Маркуши покривилось, волосы на нём ощетинились, а от углов губ к ушам всползли две резкие морщины. Тряхнув головой, он согнал их, а Матвей, заметив это, неприязненно подумал:
«Смеётся, леший!»
— Я те скажу, — ползли по кухне лохматые слова, — был у нас в Кулигах — это рязанского краю — парень, Федос Натрускин прозванием, числил себя умным, — и Москве живал, и запретили ему в Москве жить — стал, вишь, новую веру выдумывать. Ну, прибыл в Кулиги и всё говорить: это — не так, этого не надоть, это — не по-божьи. И попу эдак говорить, всем! А кто знаеть, как по-божьи-то? Это надобно догадаться. Мужики до времени слушали его, ухмылялись. Только — пымали они конокрада и бьють, а Натрускин прибёг о то место, давай кричать: не надо! Тут его заодно и уложили, колом ли, чем ли ухлопали, значить! Вот — он думал — воля, а доля-то его и прижала к земле. Это, барынька, всегда так: вольные-то коротко живуть. А живи в ладу со своей долей — ну, проживёшь незаметно, в спокое. Против ветра — не стой, мало ли что по ветру пущено. Эдак-то было с купцом одним весьегоньским…

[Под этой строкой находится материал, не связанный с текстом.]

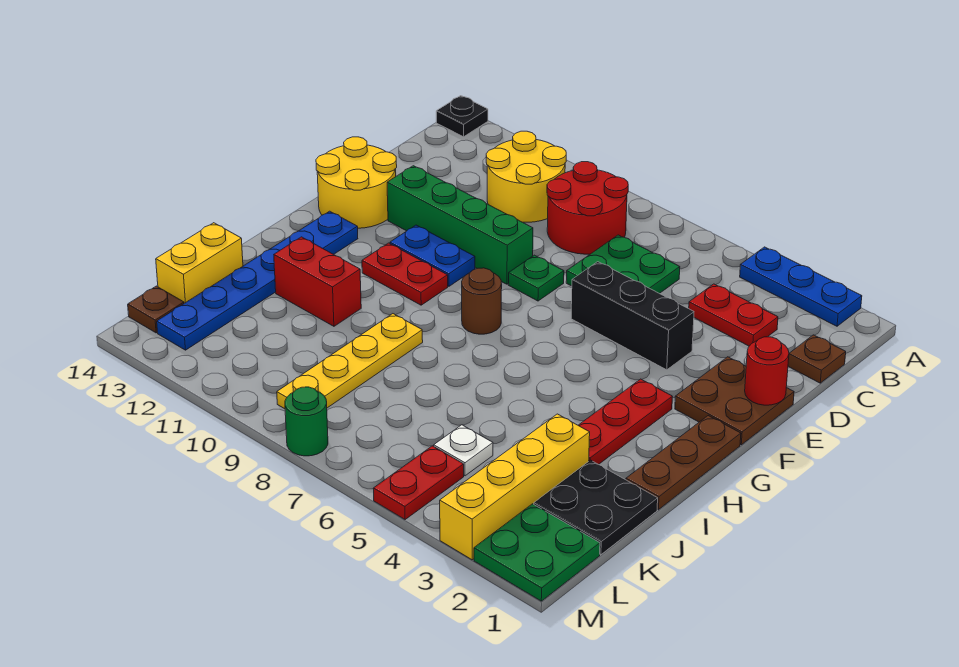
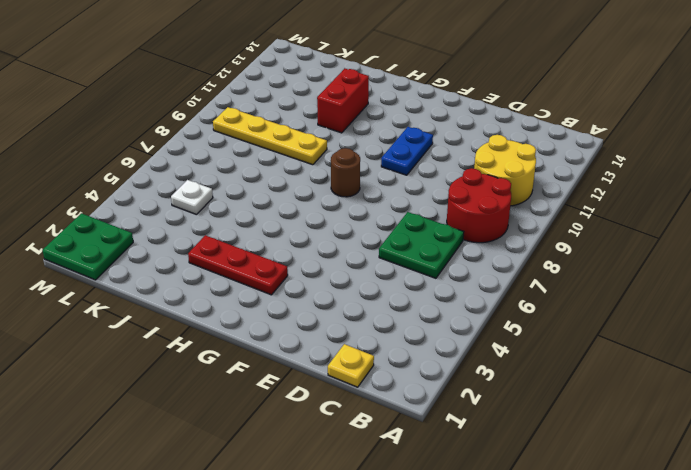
yellow 1x1 plate [328,344,374,387] -> brown 1x1 plate [788,335,846,383]
none -> blue 1x3 plate [740,247,862,326]
none -> black 1x1 plate [436,96,488,137]
none -> red 1x2 plate [689,284,778,346]

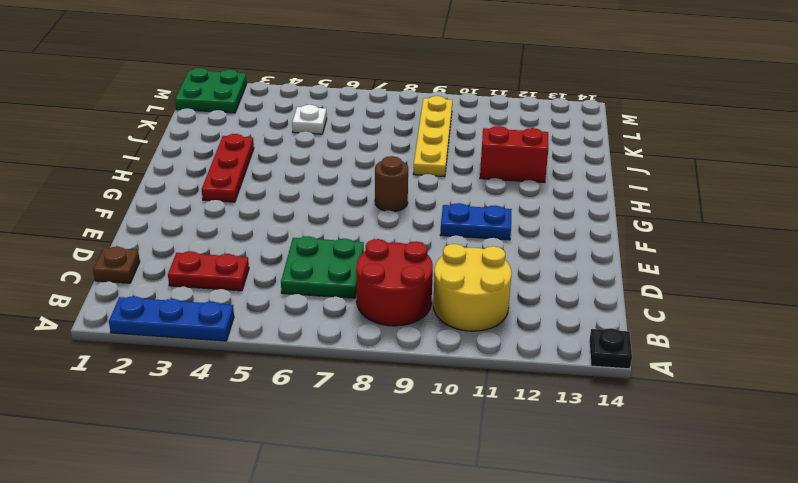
none -> brown 2x2 plate [675,357,794,445]
none -> black 1x3 brick [571,262,694,370]
none -> green 1x1 plate [509,255,564,301]

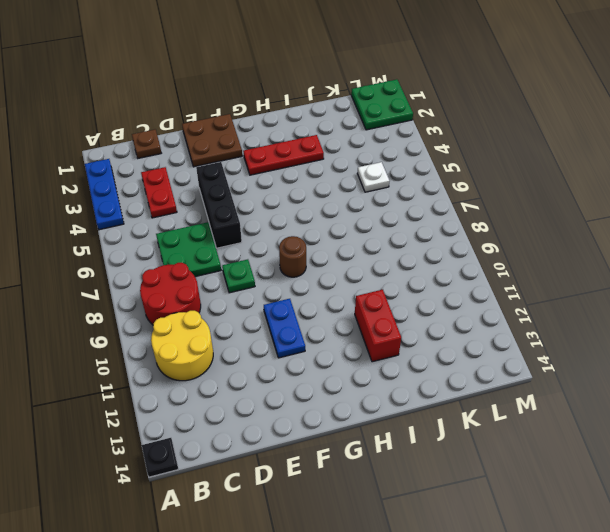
none -> green 1x4 brick [387,166,533,284]
none -> yellow 2x2 round brick [316,137,397,228]
none -> brown 1x3 plate [626,416,741,510]

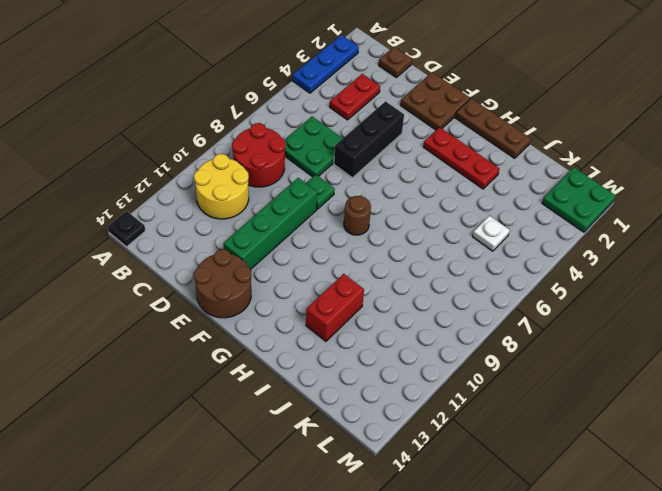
brown 2x2 round brick [194,249,251,318] -> yellow 2x2 round brick [316,137,397,228]
none -> blue 1x2 plate [390,225,475,286]
none -> red 1x2 plate [362,243,448,305]
none -> blue 1x6 plate [157,211,358,350]

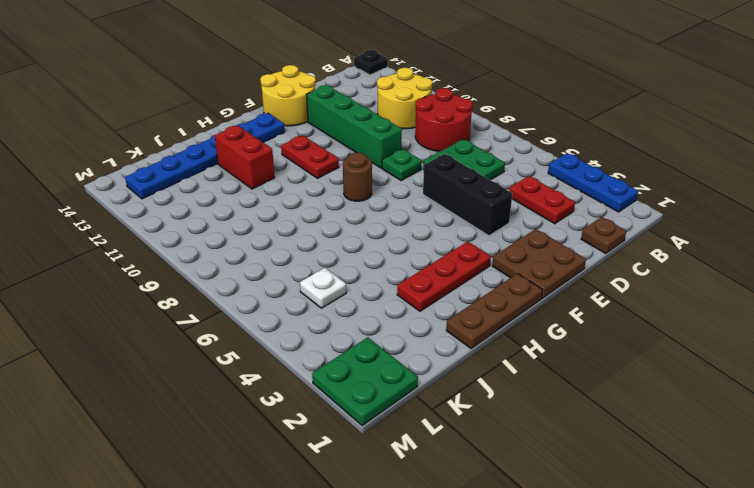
none -> blue 1x2 plate [390,225,475,286]
none -> yellow 1x4 plate [277,314,423,409]
none -> black 2x2 plate [534,460,658,555]

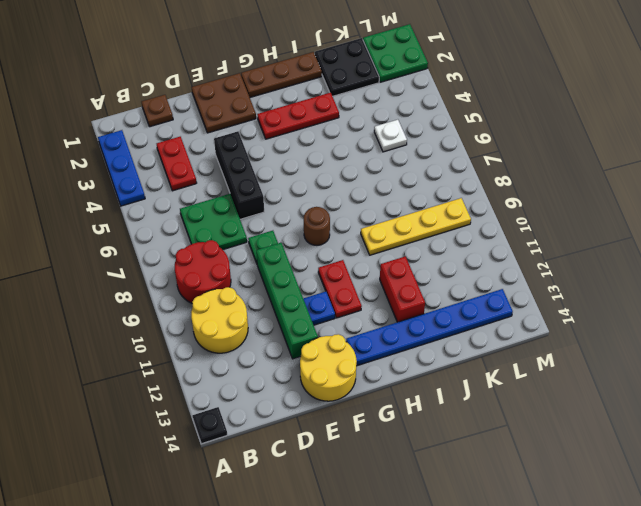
blue 1x1 plate [303,292,335,325] -> blue 1x2 plate [390,225,475,286]
none -> yellow 1x4 brick [440,414,590,560]
none -> yellow 1x2 brick [156,223,243,303]
none -> red 1x2 plate [373,446,464,520]

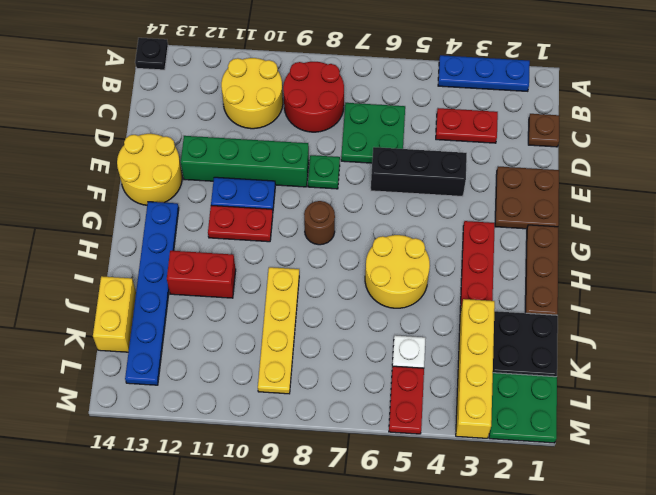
yellow 2x2 round brick [365,235,430,308] -> none
none -> brown 1x1 plate [128,286,184,333]
none -> green 1x1 round brick [285,387,328,456]
none -> red 1x1 round brick [745,337,789,405]

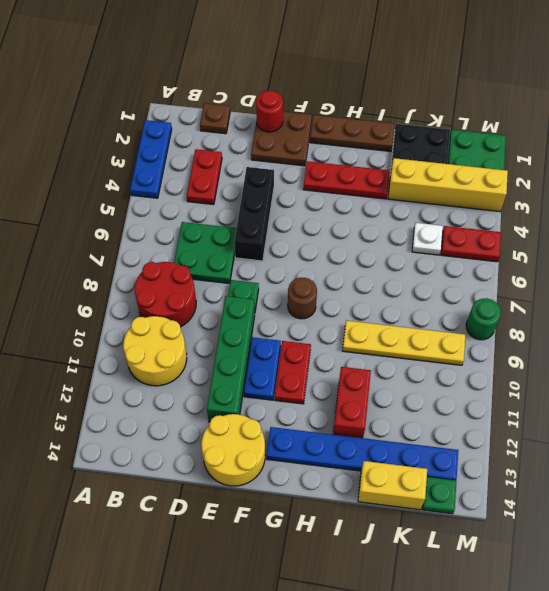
green 1x1 plate [422,477,457,514] -> brown 1x1 plate [128,286,184,333]
none -> black 1x1 plate [436,96,488,137]

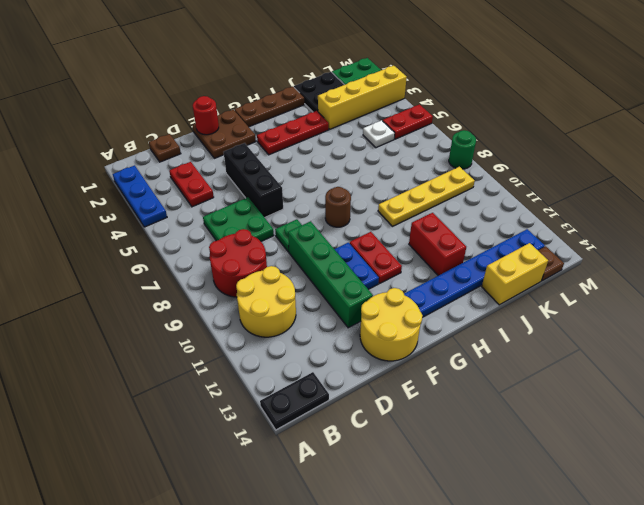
black 1x2 plate [260,372,329,430] -> black 1x1 plate [436,96,488,137]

Вдруг женщина посунулась вперёд, точно бросаясь на Маркушу, и, протянув к нему руку, ласково, густо заговорила:
— Послушайте, ведь всё это пагубно для вас, ведь вы — умнее этого, это — цепи для живой вашей души и страшная путаница, — страшная!
Кожемякин тоже подался к ней, вытянул руку вдоль стола и, крепко вцепившись пальцами в край доски, прикрыл глаза, улыбаясь напряжённо ожидающей улыбкой.

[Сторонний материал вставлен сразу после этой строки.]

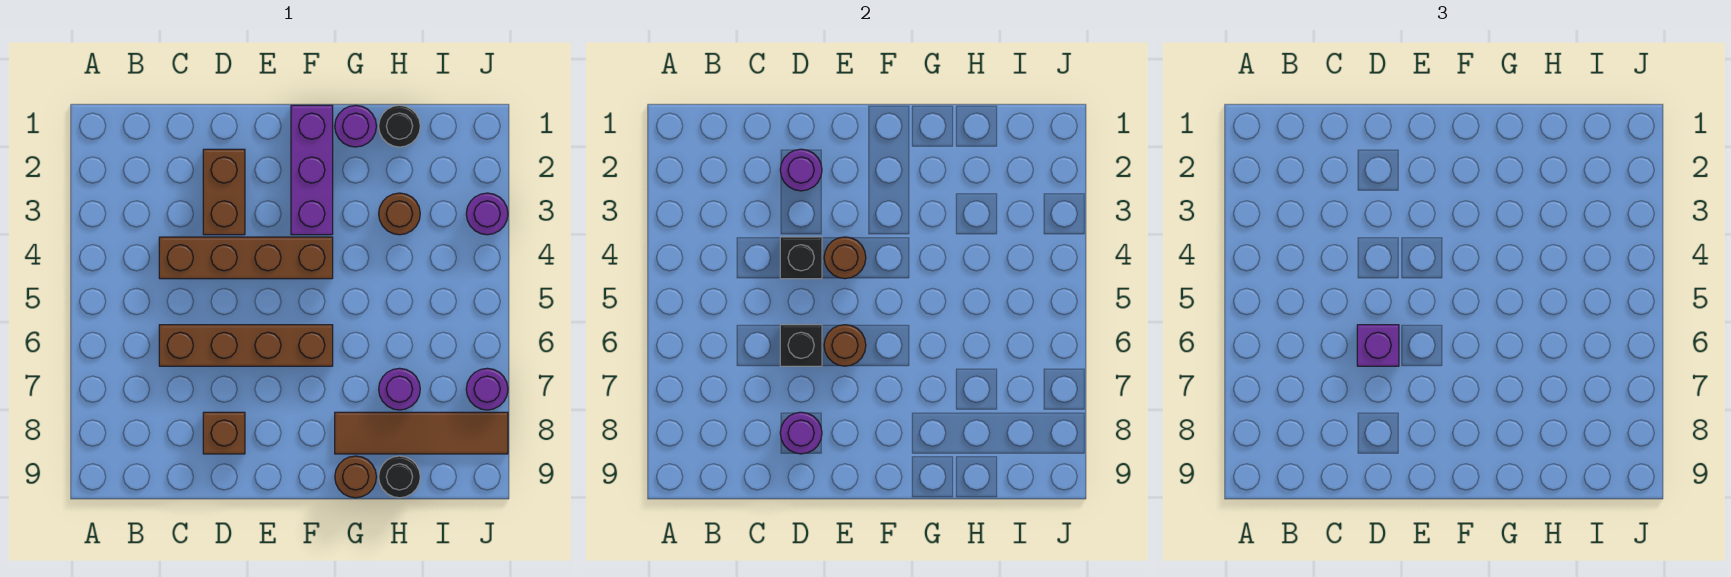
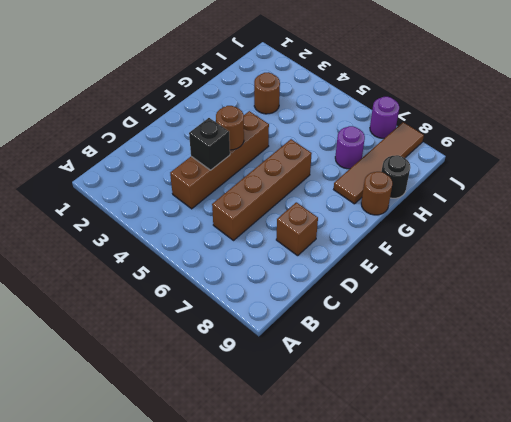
none -> brown 1x2 brick [203,149,245,235]
none -> purple 1x3 brick [291,105,333,235]
none -> purple 1x1 round brick [335,105,376,147]

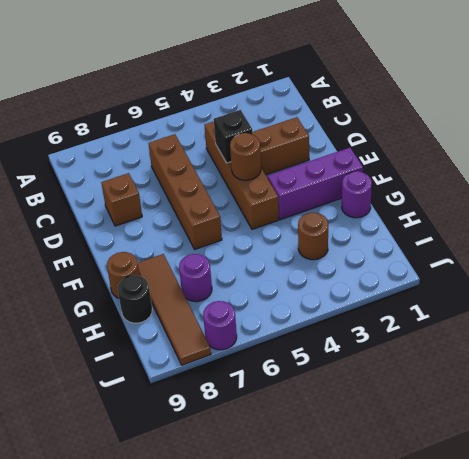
none -> black 1x1 round brick [379,105,420,147]
none -> purple 1x1 round brick [466,193,508,235]
none -> purple 1x1 round brick [780,149,822,191]

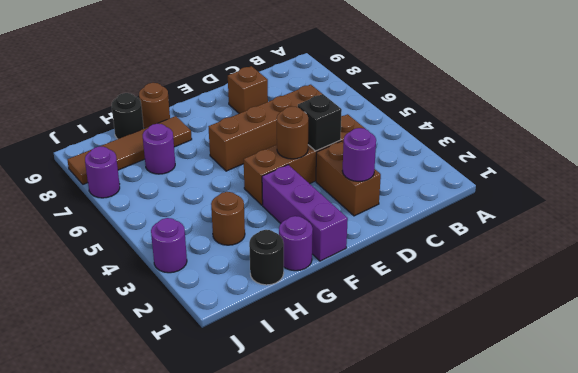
none -> black 1x1 brick [780,325,822,366]
none -> purple 1x1 round brick [780,412,822,454]
none -> brown 1x1 round brick [824,325,866,366]

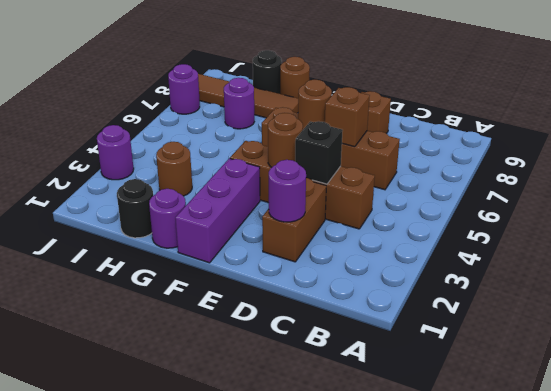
brown 1x1 brick [325,87,370,147] -> black 1x1 brick [780,325,822,366]
none -> purple 1x1 round brick [780,412,822,454]
none -> purple 1x1 brick [1357,325,1399,366]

Ему давно не нравился многоречивый, всё знающий человек, похожий на колдуна, не нравился и возбуждал почтение, близкое страху. Скуластое лицо, спрятанное в шерстяной массе волос, широконосое и улыбающееся тёмной улыбкой до ушей, казалось хитрым, неверным и нечестным, но было в нём — в его едва видных глазах — что-то устойчивое и подчинявшее Матвея. Работал Маркуша плохо, лениво, только клетки делал с любовью, продавал их монахиням и на базаре, а деньги куда-то прятал.
Шакир не однажды предлагал рассчитать его, как человека нерабочего, но хозяин не решался.
— Оставь, ну его! Не объест. А прогоним — навредит ещё чем-нибудь!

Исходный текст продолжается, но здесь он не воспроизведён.